:: Exercises ::
• 1. In the interview transcript about founders and money, how much funding does Chris Walker say people at 1,000,000 believe they need in order to get into nine markets?
• 2. Carry on the interview transcript about founders and money from its final line.

## START Supplied passage

I just have a different relationship with money than most people now.

Chris Maffeo:

That's a big learning there. So going back to the founders freedom, there is this element that people think they need external investment because they think they need to be in 20 markets with their products or they need to put it on that PowerPoint pitch deck presentation that my brand, my tequila is sold in 63 countries and my whiskey is sold in 15 plus countries and so on. Isn't it better to set up a business that makes 2,000,000 and maybe grow to 5,000,000 versus going from 10 to $100,000,000?

Chris Walker:

I talk to people that are trying to do things like this. When it's people that are just at the beginning, right? Like trying to decide, like, what do I do? Where they're at 1,000,000 and all of a sudden they want to expand to nine markets with different products. The people that haven't made the jump yet are like, oh, I need 2,000,000 in funding or I won't be able to get into nine markets.

Chris Walker:

So I won't do it right now. Or different things like that are literally just attaching a reason to rationalize that they don't feel good enough, confident enough, or have enough self worth to try it and potentially it not work out. And when it, so all the reasons that, and I found this out recently as I start to coach people with a different intention, whenever somebody is talking about something outside of them, it's literally just a mirror for what they either lack or don't believe about themselves. So, you know, I'll feel more successful when I have make $30,000 a month, right? Like, no, it's really just that you don't feel worthy or successful on your own.

Chris Walker:

And you're searching for something outside of you to prove to yourself that you are. There can be examples in relationships. It's actually a big flag and I recognize it with myself. It's super powerful. When you are searching for something outside of yourself, it's a hint for you that you have something that's going on with you.

Chris Walker:

So it could be money, feeling successful or impressive, worrying about what other people think, caught up in how many likes you get or how many podcast downloads you get, or how people show up to the event that you do. It just becomes a really interesting mirror. People call it self awareness. To me, it's a lot deeper than that. It's truly knowing yourself and being aware that your brain is running an operating system.

Chris Walker:

Your body runs an operating system. And there's programs that run-in your brain that don't serve you. And you didn't install those programs. They get installed and conditioned into you by the news, media, school, your parents, past relationships, doesn't matter where it came from. You didn't put it there.

Chris Walker:

Someone else put it there. And to realize that you have control of whether that programming runs in your body and your brain or not, I think that's super powerful. I think it's a level much higher than self awareness.

Chris Maffeo:

And what about the fact that the founders feel that they have to raise this much money? I was making the example before about myself, the procrastination. So is it also about the fact that I feel I need that much money, but then probably it hides inefficiencies within my company because if I can bootstrap it with 100 k just to say a number, but then I raise 5,000,000, that gives me an allowance to try so many different things and not make choices, not make efficient and effective choices.

## END Supplied passage
## START Data lines

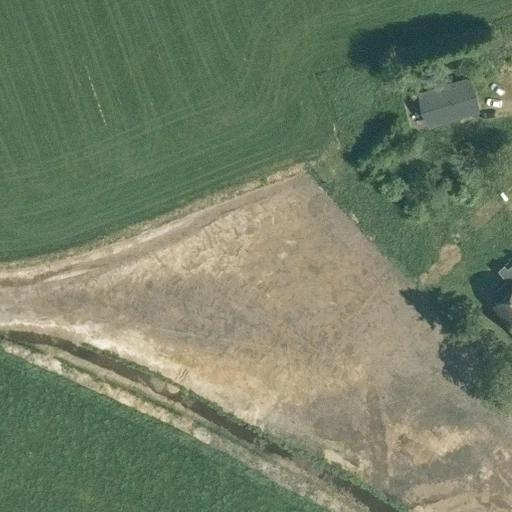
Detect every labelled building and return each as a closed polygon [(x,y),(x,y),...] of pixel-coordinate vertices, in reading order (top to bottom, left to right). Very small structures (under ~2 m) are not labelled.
[(397,67),(420,65),(419,41),(395,43),(397,67)] [(469,74),(484,74),(484,57),(469,57),(469,74)] [(418,93),(428,128),(480,112),(470,77),(418,93)] [(460,226),(468,236),(486,222),(478,212),(460,226)] [(511,257),(499,270),(507,280),(497,288),(504,296),(495,303),(496,303),(493,306),(511,326),(511,257)]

## END Data lines

:: Answers in order ::
• 1. 2,000,000

• 2.
Chris Walker:

So let's talk about the business part next, but first, let's talk about procrastination. What is procrastination on paper? It is, it is lack of action or delay of action. So it's actually not doing anything is an action. Right?

Chris Walker:

So procrastination is an action. Why do we take actions? We take actions based on our emotions and how we feel. And so when doing procrastination, you're doing it because you feel a certain way and you feel a certain way because you think certain thoughts and beliefs. So really isolating in, I'm procrastinating, which is probably because you feel shame, guilt, lack of confidence, fear, scarcity, some low vibration emotion.

Chris Walker:

And then thinking what is the thought that I'm thinking? And then you have the thought and then you have the circumstance of I'm trying to start a business and I need $2,000,000 right? Or I'm trying to raise $2,000,000 So then isolating the thought about what am I thinking right now that's causing the procrastination. I want to do this, but I'm scared that I won't be successful. What will people think if I fail?

Chris Walker:

I'm not smart enough to do this. You could make a 100 different examples of potential thoughts. The only person that knows that is you, me and the person that's listening, right? You know, your thought says I'm not smart enough to do this. So, your emotion is like shame or something in that area.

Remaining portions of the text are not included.